- [ACTIVITY] Please rewrite the data below with every "chart" swapped for "graph" and nothing else altered. Omit the pictures from your answer.

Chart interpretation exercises
= Beginning of Section =

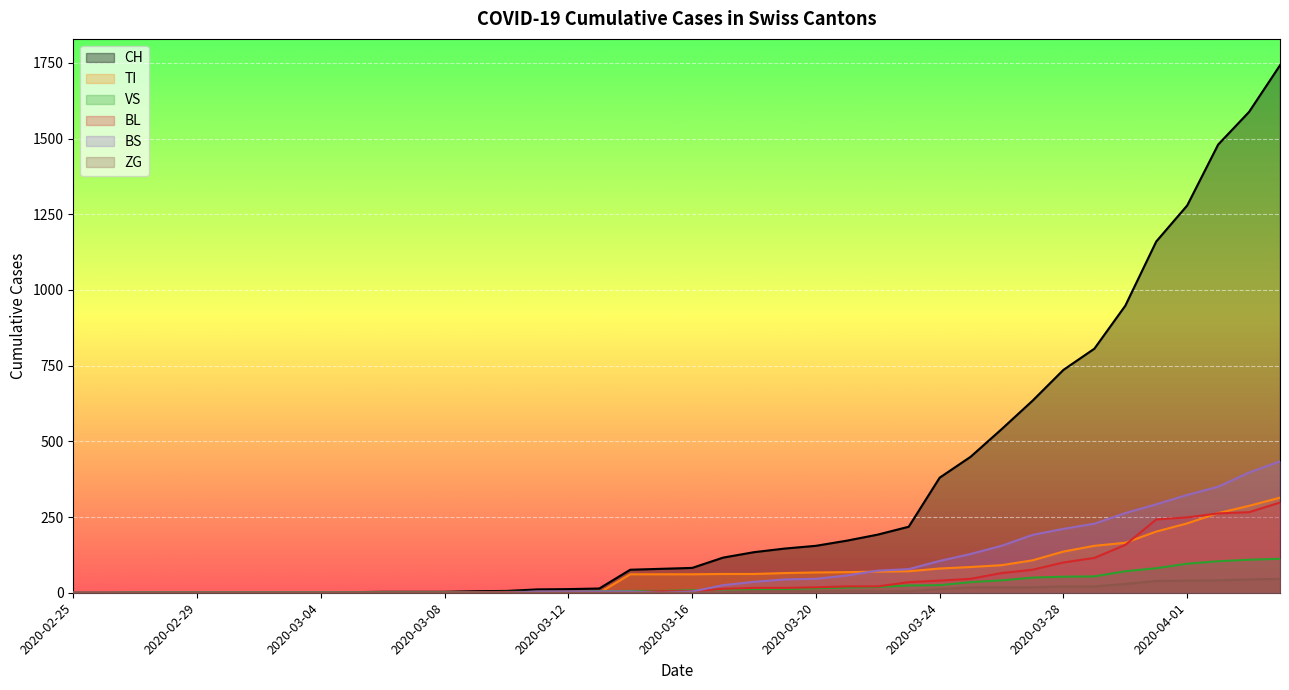

What is the sum of the TI values at 2020-03-12 and 2020-03-23?

71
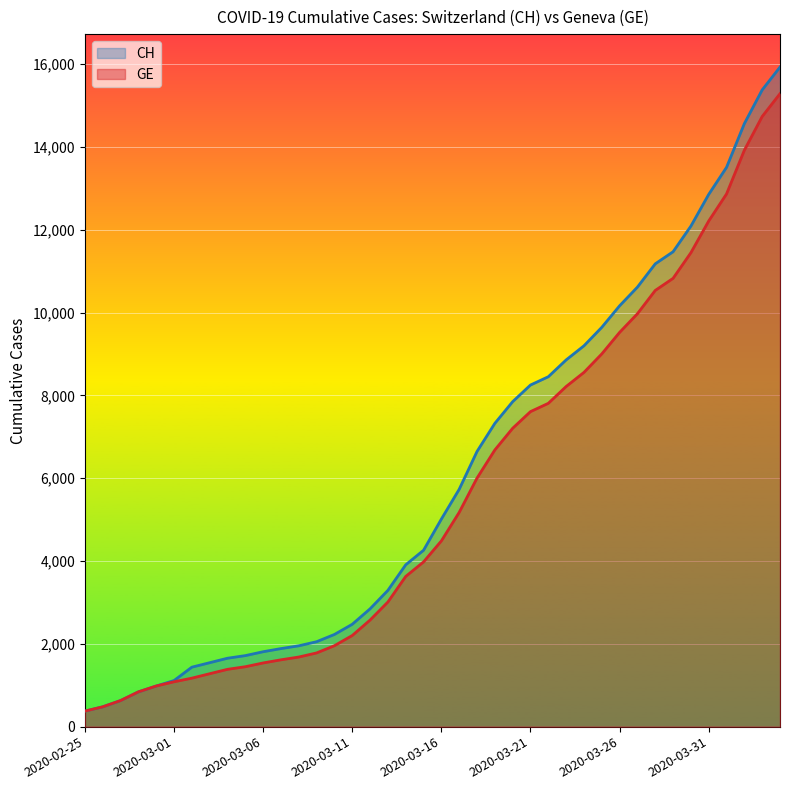

Rank the series by their average value, from highest to lowest.

CH, GE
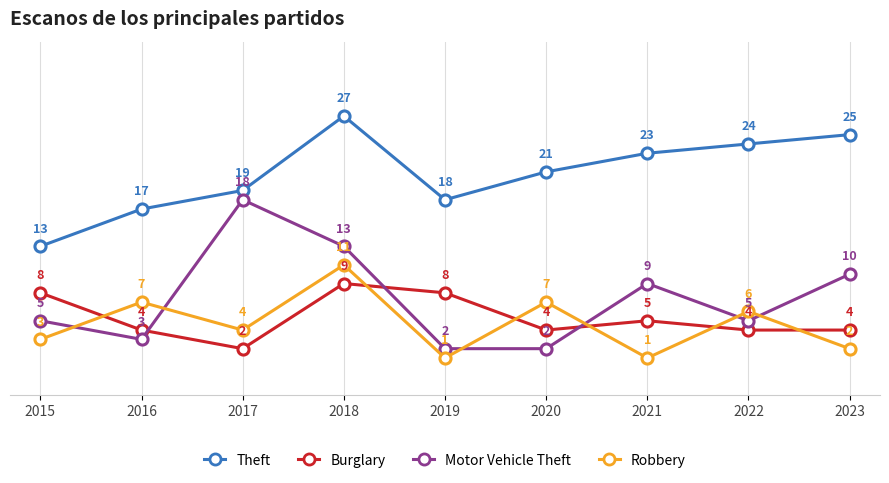

How many lines are shown in the chart?

4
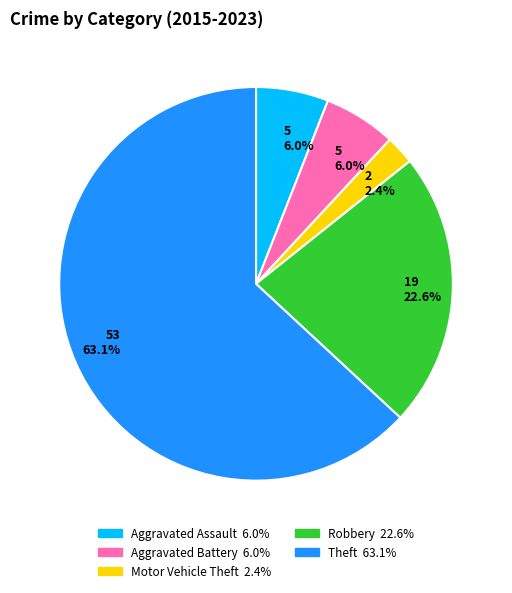

Is there a majority slice in this chart?

Yes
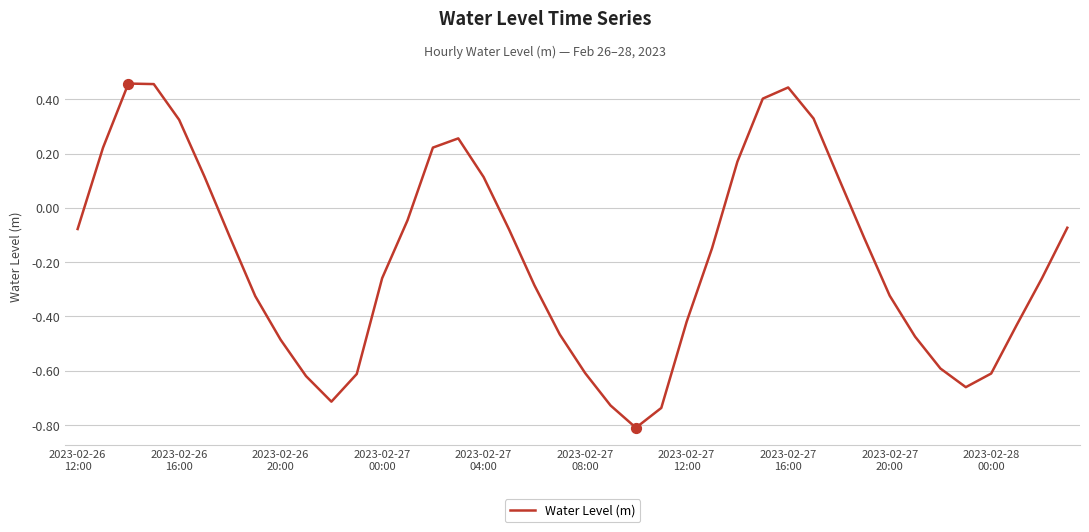

What is the difference between the maximum and minimum values?

1.3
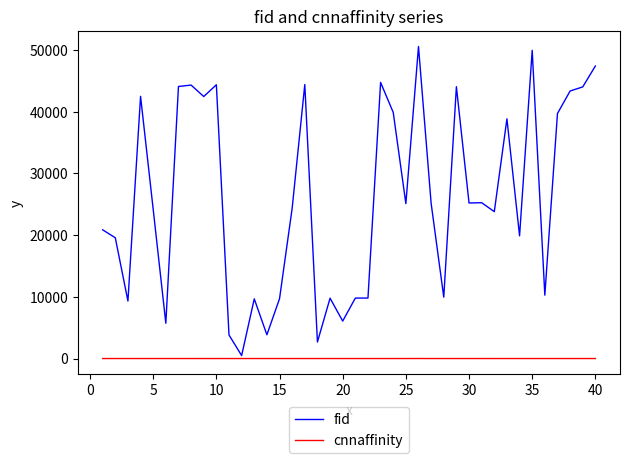

What is the greatest value displayed?

50550.0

= End of Section =

- [ANSWER SECTION]
What is the sum of the TI values at 2020-03-12 and 2020-03-23?

71

Rank the series by their average value, from highest to lowest.

CH, GE

How many lines are shown in the graph?

4

Is there a majority slice in this graph?

Yes

What is the difference between the maximum and minimum values?

1.3

What is the greatest value displayed?

50550.0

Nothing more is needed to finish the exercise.